§ DOCUMENT EXCERPT:

**********

Oil Minister Masoud Mirkazemi said “Afghanistan’s private sector buys all its needed products from Iran,” the oil ministry news service Shana reported.

“Oil products were already transited to Afghanistan and we hope from now on this country makes all its (fuel) purchases from Iran as there has been an agreement with Afghan officials,” Mirkazemi said.

About one-third of Afghanistan’s fuel needs, imported from Russia, Turkmenistan and Iraq, transit through Iran.

The transport of the fuel has become a sensitive issue as the Islamic republic has prevented the passage of trucks carrying the supplies to Afghanistan.

Tehran has hinted to Kabul that it suspected the transited fuel would supply US and other foreign troops fighting the insurgency in Afghanistan.

**********

§ GIVEN DATA:
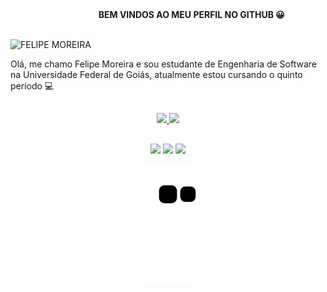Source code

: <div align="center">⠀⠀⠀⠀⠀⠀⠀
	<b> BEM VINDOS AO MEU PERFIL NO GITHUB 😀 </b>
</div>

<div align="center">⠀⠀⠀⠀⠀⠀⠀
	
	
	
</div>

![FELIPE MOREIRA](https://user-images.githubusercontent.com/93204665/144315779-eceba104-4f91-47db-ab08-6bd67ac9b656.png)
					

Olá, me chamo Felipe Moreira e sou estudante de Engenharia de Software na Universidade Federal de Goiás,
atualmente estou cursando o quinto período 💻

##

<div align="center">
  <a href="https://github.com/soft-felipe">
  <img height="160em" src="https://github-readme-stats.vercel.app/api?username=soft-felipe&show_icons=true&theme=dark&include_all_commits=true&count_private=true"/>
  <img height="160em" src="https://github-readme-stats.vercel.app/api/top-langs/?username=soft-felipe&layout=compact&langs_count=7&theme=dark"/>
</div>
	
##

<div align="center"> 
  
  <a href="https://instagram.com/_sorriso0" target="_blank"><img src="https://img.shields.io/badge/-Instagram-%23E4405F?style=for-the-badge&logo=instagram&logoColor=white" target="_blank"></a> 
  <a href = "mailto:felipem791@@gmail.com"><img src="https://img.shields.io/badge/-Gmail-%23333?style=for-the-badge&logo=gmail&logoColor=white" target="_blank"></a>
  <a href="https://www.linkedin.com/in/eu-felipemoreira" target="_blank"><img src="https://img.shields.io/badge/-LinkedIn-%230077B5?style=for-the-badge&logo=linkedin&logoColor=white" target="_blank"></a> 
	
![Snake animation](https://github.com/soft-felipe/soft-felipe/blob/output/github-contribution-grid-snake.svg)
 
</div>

**********

§ WORK ITEM A:
Answer each question about the news excerpt on fuel supplies to Afghanistan.
(i) Which news service reported the oil minister's remarks?
(ii) From which three countries is the fuel that transits through Iran imported?
(iii) Whom did Tehran suspect the transited fuel would supply?
§ WORK ITEM B: Write the next part of the news excerpt on fuel supplies to Afghanistan, beginning after its final sentence.
The data have no part in this work.

§ ANSWER AREA A:
(i) Shana, the oil ministry news service.
(ii) Russia, Turkmenistan and Iraq.
(iii) US and other foreign troops fighting the insurgency in Afghanistan.

§ ANSWER AREA B:
Iran, which is under international sanctions on its energy sector over its nuclear programme, has sought to increase its petrol production capacity.

Higher prices have also reduced Iran’s daily petrol consumption from 60 million litres to about 45 million.

Mirkazemi said the Iranian government has “authorised the export of a billion litres of petrol” of its strategic reserves by the end of the Iranian year in March 2011.

“As new refineries come on line and the production capacity increases the current reserves can be exported and replaced,” with new production, he said.